In deze zaak heeft de Rechtbank Oost-Brabant op 23 juli 2015 uitspraak gedaan in een geschil tussen eisers, een gezin met twee jonge kinderen, en de burgemeester van de gemeente Oss. De burgemeester had op basis van artikel 13b van de Opiumwet besloten tot sluiting van de woning van eisers voor de duur van drie maanden, nadat er harddrugs in de woning waren aangetroffen. Eisers voerden aan dat de aangetroffen hoeveelheid harddrugs niet voor verkoop bestemd was en dat de sluiting een onredelijke maatregel was, vooral gezien de impact op hun gezinssituatie.
De rechtbank oordeelde dat de burgemeester bevoegd was om de woning te sluiten, aangezien er meer dan 0,5 gram harddrugs was aangetroffen, wat volgens de jurisprudentie van de Raad van State duidt op een mogelijke verkoop. De rechtbank stelde vast dat eisers niet voldoende bewijs hadden geleverd dat de drugs niet voor verkoop bestemd waren. Bovendien werd overwogen dat de burgemeester in zijn besluitvorming rekening had gehouden met de omstandigheden van eisers, waaronder het feit dat zij met jonge kinderen in de woning woonden.

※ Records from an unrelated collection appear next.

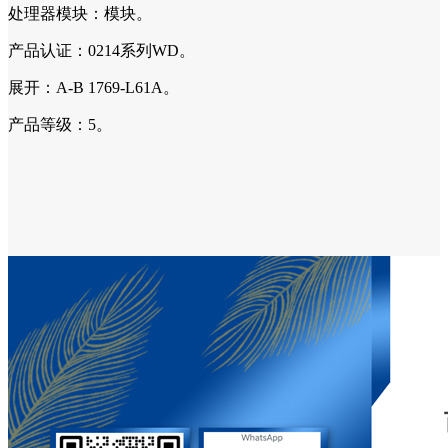
处理器模块：模块。
产品认证：0214系列WD。
展开：A-B 1769-L61A。
产品等级：5。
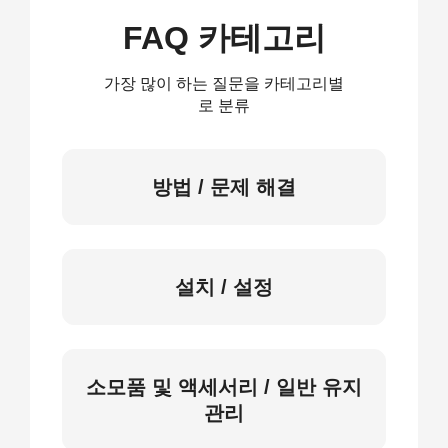
FAQ 카테고리
가장 많이 하는 질문을 카테고리별
로 분류
방법 / 문제 해결
설치 / 설정
소모품 및 액세서리 / 일반 유지
관리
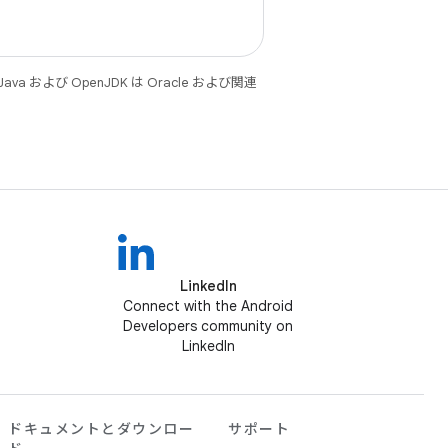
 および OpenJDK は Oracle および関連
LinkedIn
Connect with the Android
Developers community on
LinkedIn
ドキュメントとダウンロー
サポート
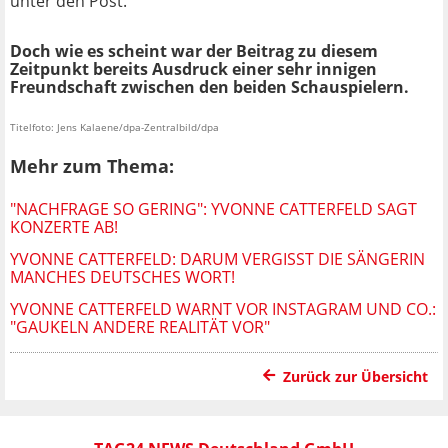
unter den Post.
Doch wie es scheint war der Beitrag zu diesem
Zeitpunkt bereits Ausdruck einer sehr innigen
Freundschaft zwischen den beiden Schauspielern.
Titelfoto: Jens Kalaene/dpa-Zentralbild/dpa
Mehr zum Thema:
"NACHFRAGE SO GERING": YVONNE CATTERFELD SAGT
KONZERTE AB!
YVONNE CATTERFELD: DARUM VERGISST DIE SÄNGERIN
MANCHES DEUTSCHES WORT!
YVONNE CATTERFELD WARNT VOR INSTAGRAM UND CO.:
"GAUKELN ANDERE REALITÄT VOR"
Zurück zur Übersicht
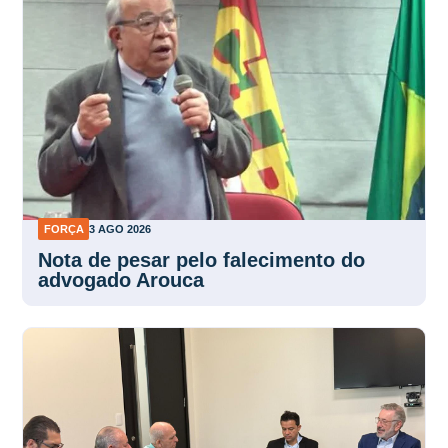
FORÇA
3 AGO 2026
Nota de pesar pelo falecimento do
advogado Arouca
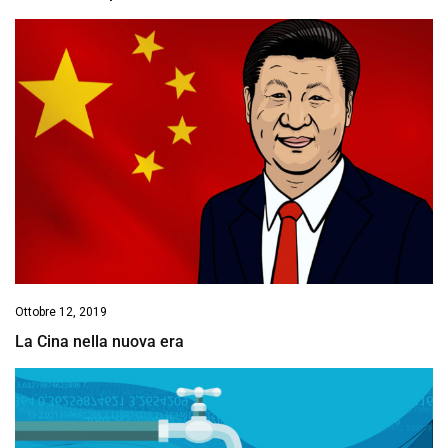
Ottobre 12, 2019
La Cina nella nuova era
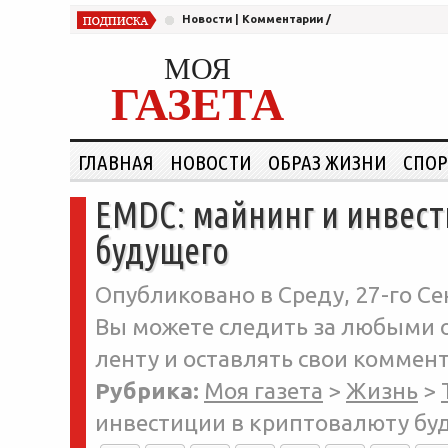
Новости
|
Комментарии
/
МОЯ
ГАЗЕТА
ГЛАВНАЯ
НОВОСТИ
ОБРАЗ ЖИЗНИ
СПОР
EMDC: майнинг и инвест
будущего
Опубликовано в Среду, 27-го Се
Вы можете следить за любыми о
ленту и оставлять свои коммент
Рубрика:
Моя газета
>
Жизнь
>
инвестиции в криптовалюту бу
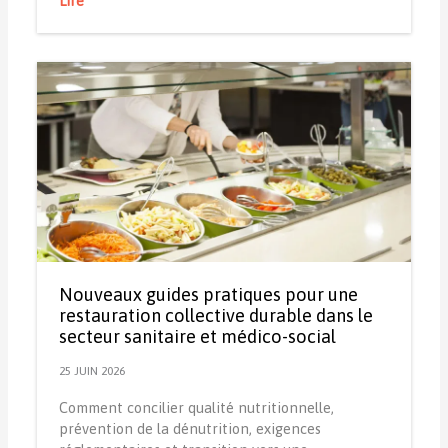
Lire
Nouveaux guides pratiques pour une
restauration collective durable dans le
secteur sanitaire et médico-social
25 JUIN 2026
Comment concilier qualité nutritionnelle,
prévention de la dénutrition, exigences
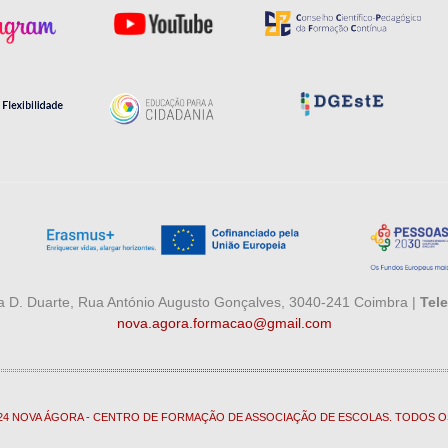
 D. Duarte, Rua António Augusto Gonçalves, 3040-241 Coimbra |
Tele
nova.agora.formacao@gmail.com
024 NOVA ÁGORA - CENTRO DE FORMAÇÃO DE ASSOCIAÇÃO DE ESCOLAS. TODOS O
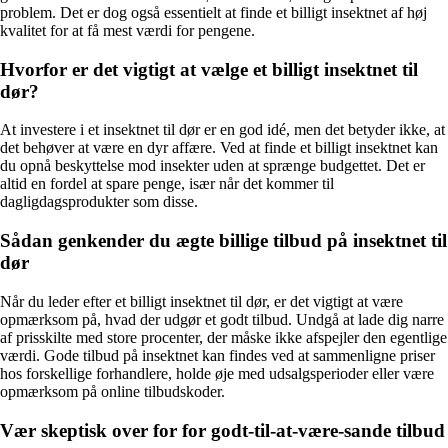
problem. Det er dog også essentielt at finde et billigt insektnet af høj
kvalitet for at få mest værdi for pengene.
Hvorfor er det vigtigt at vælge et billigt insektnet til
dør?
At investere i et insektnet til dør er en god idé, men det betyder ikke, at
det behøver at være en dyr affære. Ved at finde et billigt insektnet kan
du opnå beskyttelse mod insekter uden at sprænge budgettet. Det er
altid en fordel at spare penge, især når det kommer til
dagligdagsprodukter som disse.
Sådan genkender du ægte billige tilbud på insektnet til
dør
Når du leder efter et billigt insektnet til dør, er det vigtigt at være
opmærksom på, hvad der udgør et godt tilbud. Undgå at lade dig narre
af prisskilte med store procenter, der måske ikke afspejler den egentlige
værdi. Gode tilbud på insektnet kan findes ved at sammenligne priser
hos forskellige forhandlere, holde øje med udsalgsperioder eller være
opmærksom på online tilbudskoder.
Vær skeptisk over for for godt-til-at-være-sande tilbud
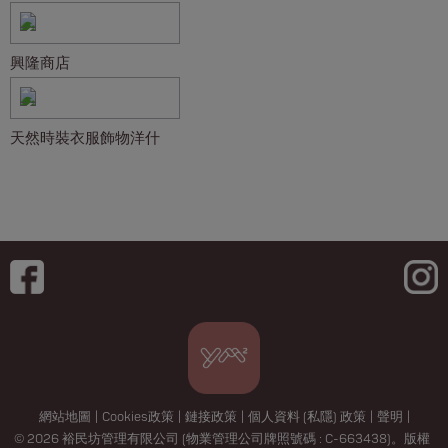
興隆商店
天然時裝衣服飾物洋什
網站地圖
|
Cookies政策
|
鏈接政策
|
個人資料 (私隱) 政策
|
聲明
|
© 2026 裕民坊管理有限公司 (物業管理公司牌照號碼 : C-663438)。版權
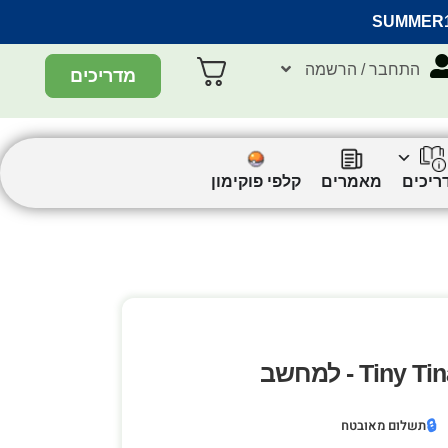
SUMMER
התחבר / הרשמה
מדריכים
ריכים
מאמרים
קלפי פוקימון
) - למחשב
🔒
תשלום מאובטח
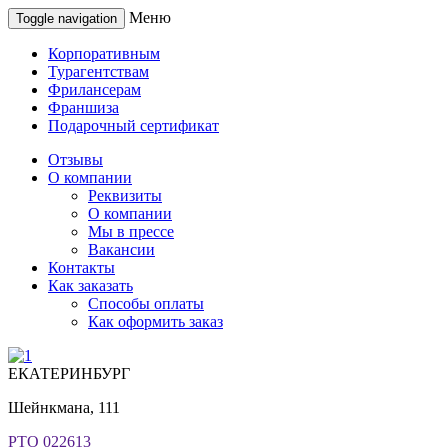
Меню
Toggle navigation
Корпоративным
Турагентствам
Фрилансерам
Франшиза
Подарочный сертификат
Отзывы
О компании
Реквизиты
О компании
Мы в прессе
Вакансии
Контакты
Как заказать
Способы оплаты
Как оформить заказ
ЕКАТЕРИНБУРГ
Шейнкмана, 111
РТО 022613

De rechtbank concludeerde dat de sluiting van de woning niet als een strafsanctie kan worden beschouwd, maar als een maatregel ter voorkoming van verdere overtredingen van de Opiumwet. De beroepsgrond van eisers dat er eerst een waarschuwing had moeten worden gegeven, werd verworpen, omdat het handhavingsbeleid van de gemeente voldoende ruimte bood voor maatwerk. De rechtbank verklaarde het beroep ongegrond en wees erop dat er geen aanleiding was voor een proceskostenveroordeling.